DOMDocument::loadHTML — Load HTML from a string

The function parses the HTML contained in the string source. Unlike loading XML, HTML does not have to be well-formed to load. This function may also be called statically to load and create a DOMDocument object. The static invocation may be used when no DOMDocument properties need to be set prior to loading. (from

However, this function throws warnings all over the place when it does, like: E_WARNING : DOMDocument::loadHTML() [domdocument.loadhtml]: htmlParseEntityRef: expecting ';' in Entity, line: 6. the solutioin is to add a libxml Function libxml_use_internal_errors to Disable libxml errors and allow user to fetch error information as needed. To do so, this function need to be set as libxml_use_internal_errors(true) before calling loadHTML.

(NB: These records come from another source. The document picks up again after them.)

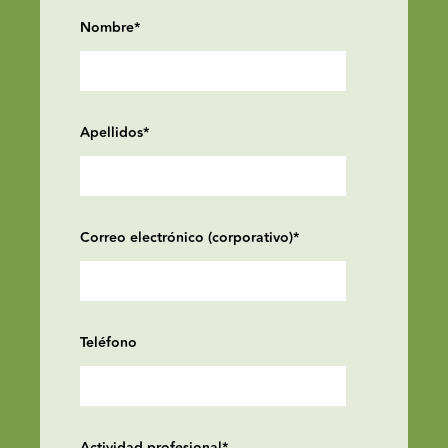
Nombre
*
Apellidos
*
Correo electrónico (corporativo)
*
Teléfono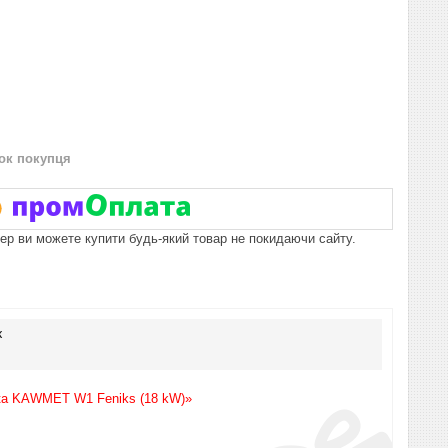
нок покупця
пер ви можете купити будь-який товар не покидаючи сайту.
к
пка KAWMET W1 Feniks (18 kW)»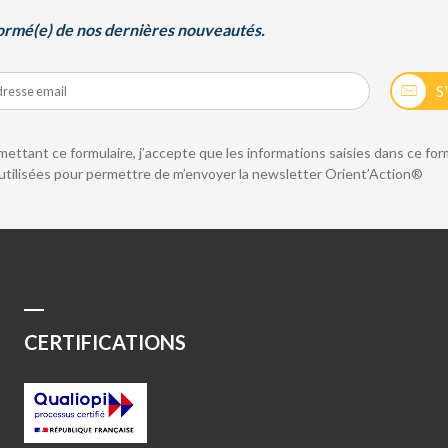
ormé(e) de nos dernières nouveautés.
S
ettant ce formulaire, j’accepte que les informations saisies dans ce for
utilisées pour permettre de m’envoyer la newsletter Orient’Action®
CERTIFICATIONS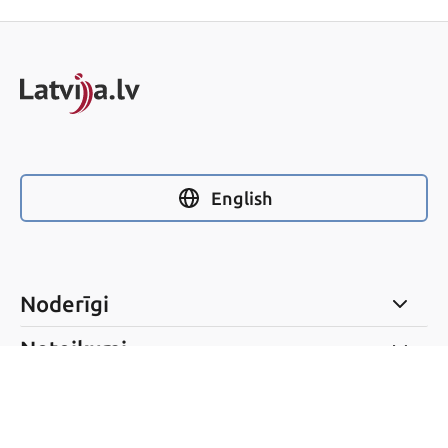
English
Noderīgi
Noteikumi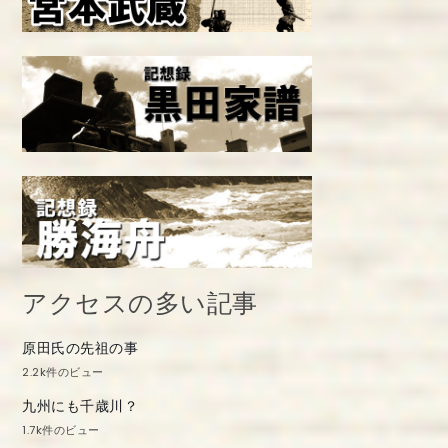
アクセスの多い記事
原田氏の先祖の事
2.2k件のビュー
九州にも千歳川？
1.7k件のビュー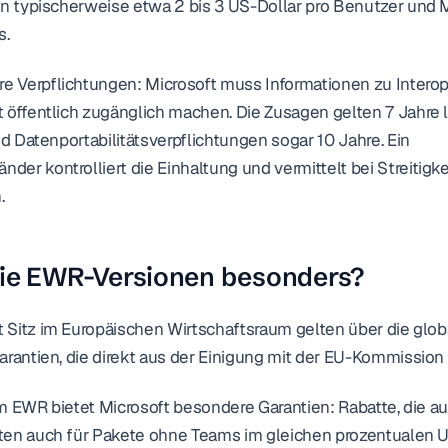
an typischerweise etwa 2 bis 3 US-Dollar pro Benutzer und M
s.
Verpflichtungen: Microsoft muss Informationen zu Interoper
 öffentlich zugänglich machen. Die Zusagen gelten 7 Jahre la
nd Datenportabilitätsverpflichtungen sogar 10 Jahre. Ein 
er kontrolliert die Einhaltung und vermittelt bei Streitigk
.
ie EWR-Versionen besonders?
 Sitz im Europäischen Wirtschaftsraum gelten über die glo
arantien, die direkt aus der Einigung mit der EU-Kommission 
m EWR bietet Microsoft besondere Garantien: Rabatte, die au
ten auch für Pakete ohne Teams im gleichen prozentualen U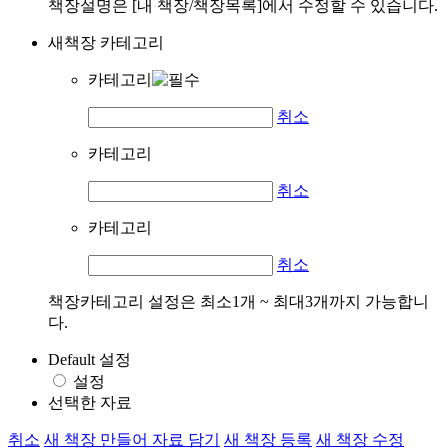
책장설명은 [내 책장/책장목록]에서 수정할 수 있습니다.
새책장 카테고리
카테고리
취소
카테고리
취소
카테고리
취소
책장카테고리 설정은 최소1개 ~ 최대3개까지 가능합니
다.
Default 설정
설정
선택한 자료
취소
새 책장 만들어 자료 담기
새 책장 등록
새 책장 수정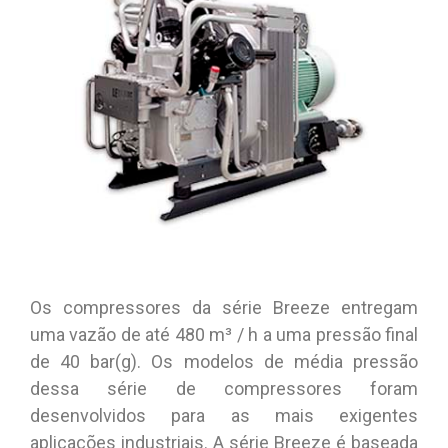
Os compressores da série Breeze entregam
uma vazão de até 480 m³ / h a uma pressão final
de 40 bar(g). Os modelos de média pressão
dessa série de compressores foram
desenvolvidos para as mais exigentes
aplicações industriais. A série Breeze é baseada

Here is the function of load document:

function load_dom($str) {
 	$dom = new domDocument(); 
 	libxml_use_internal_errors(true); //disable the warning 
 	$dom->loadHTML($str); //load the html into the object
 	$dom->preserveWhiteSpace = false; //discard white space 
 	return $dom;

Parse elements


getElementsByTagName searchs all the elements with the given tag name, it returns a DOMNodeList object containing all the matched elements. for retriving the information inside the returned object, for example, the attribute of an a tag, we can use DOMNodeList:item method.

An example:

$a = $dom->getElementsByTagName('a')->item(0); // more than one "a"s, get the first one
$href = $a->getAttribute('href');
$rel = $a->getAttribute('rel');
$label = $a->nodeValue;
$items = $doc->getElementsByTagName('list');
for ($i= 0; $i<$items->length; $i++;) {
	echo $items->item($i)->nodeValue."\n";


The function getElementById searchs the element with the given id,it returns the DOMElement or null if the element is not found.